Joan inherited from her grandfather Ted a book entitled LEMONT Illinois. Its History In Commemoration Of The Centennial Of Its Incorporation 1873 1973. On page 154 is featured a photo of her grandfather with a neighbor and friend named Alfred Anderson; the photograph was taken in 1911.
On one of our visits to Gary, Indiana where Joan’s grandparents lived, Joan learned from her Grandma Nelson that her grandfather had played third baseman for the team in 1909 and then three years later joined another team in nearby Lockport, Illinois. Then, early in 1916 he took a job with US Steel in Gary, Indiana. He was offered a position in the Time Department, but there is great suspicion that he was hired (and took the job) primarily to play baseball for the US Steel team.
Joan has fond memories, too, of seeing her grandfather sitting in his favorite living room chair, smoking a Dutch Masters cigar, and watching Chicago Cubs games on television. He loved baseball all his life. Joan didn’t realize as a young girl how involved he had actually been with the game. The sedentary Cubs fan had, in fact, had a serious relationship with baseball.
Sometime in the late 1990’s Greg was sitting at his computer (no laptop yet!) checking email when he noticed that the “Lemont” keyword had generated a message from eBay that something was available for sale. The item up for auction was a postcard picturing the “Lemont Blues” baseball team as they were in 1909. It had been sent from a Lawrence Sandberg of Lemont to his uncle in Ritzville, Washington, eventually finding its way to eBay.
Joan was busy upstairs when Greg called her to come down to his study where he asked, “Would you recognize your Grandpa Nelson if there was a photo of him as a young man?”
Joan was pretty certain she would recognize her grandfather. Sure enough, it was Joan’s grandpa in the back row of the photo, dressed in a light shirt, dark vest, and hat but not wearing a baseball uniform. He would have been about seventeen years old when the photo was taken. Joan had never seen the photo before, but it was clearly Ted Nelson.
After a successful bid to win the auction, Joan showed the postcard to her father, Don. He said that he remembered seeing this particular shot in a Lemont newspaper article some years before. He said that the picture was taken the first day Joan’s grandfather had joined the Lemont Blues. That’s why Ted is wearing street clothes and not a uniform.
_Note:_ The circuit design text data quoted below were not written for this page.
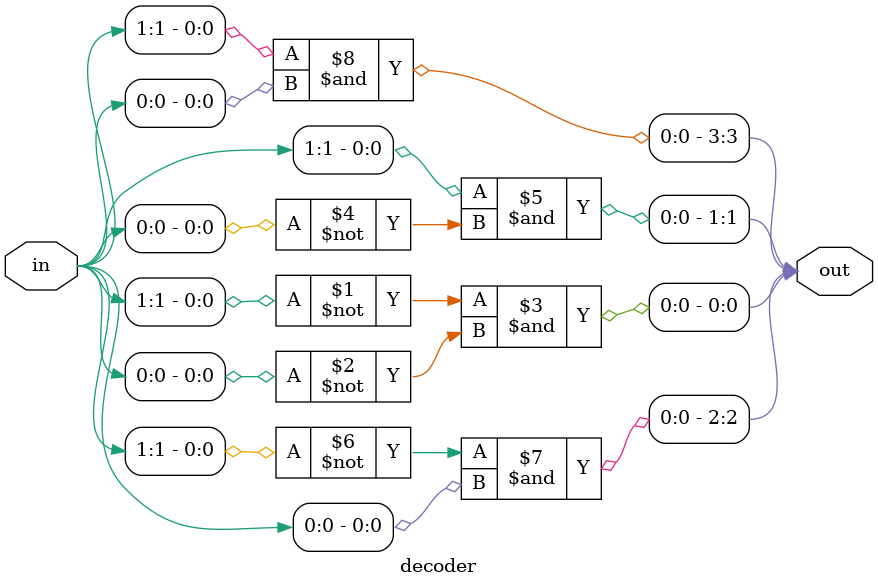
<source format=v>
/*module decoder(input [1:0] in, output [3:0] out);
always@(*)begin
    case(in)
    2'b11 : out <= 4'b1000;
    2'b10 : out <= 4'b0100;
    2'b01 : out <= 4'b0010;
    2'b00 : out <= 4'b0001;
    default: out <= 0;
    endcase
end
endmodule*/
module decoder(
    input [1:0] in,
    output [3:0] out
    );
  assign out[0] = (~in[1]) & (~in[0]) ;
  assign out[1] = ( in[1]) & (~in[0]) ;
  assign out[2] = (~in[1]) & ( in[0]) ;
  assign out[3] = ( in[1]) & ( in[0]) ;

endmodule

</source>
The postcard is stamped “12 M 1909 Lemont ILL” with a one cent stamp attached. The card is addressed to Mr. Wm. Olson Box 85 Ritzville, Wash and reads:
This is the Base Ball team I play with. X is were I stand and the mascot is Brother Emil. All in very good health and hope you are too.
What a circuitous path this postcard must have taken. The miles it must have traveled to find its way from Lawrence, Ted’s old teammate and neighbor, back to Joan, Ted’s granddaughter! It is certainly a tall tale of happenstance and circumstance. How many chances there must have been to miss the opportunity to recognize and buy this small but meaningful treasure.
As we digitize our lives, our possessions, and present them for view through Google and maybe for purchase via eBay and Etsy and the like, we increase the chances of moments of such serendipity as “finding Grandpa” represents. But, even so, it is both a minor miracle and a testimony to one of the true advantages of modern life: to be able to discover what was hidden, to see what was previously unseen, to find that which was well and truly lost.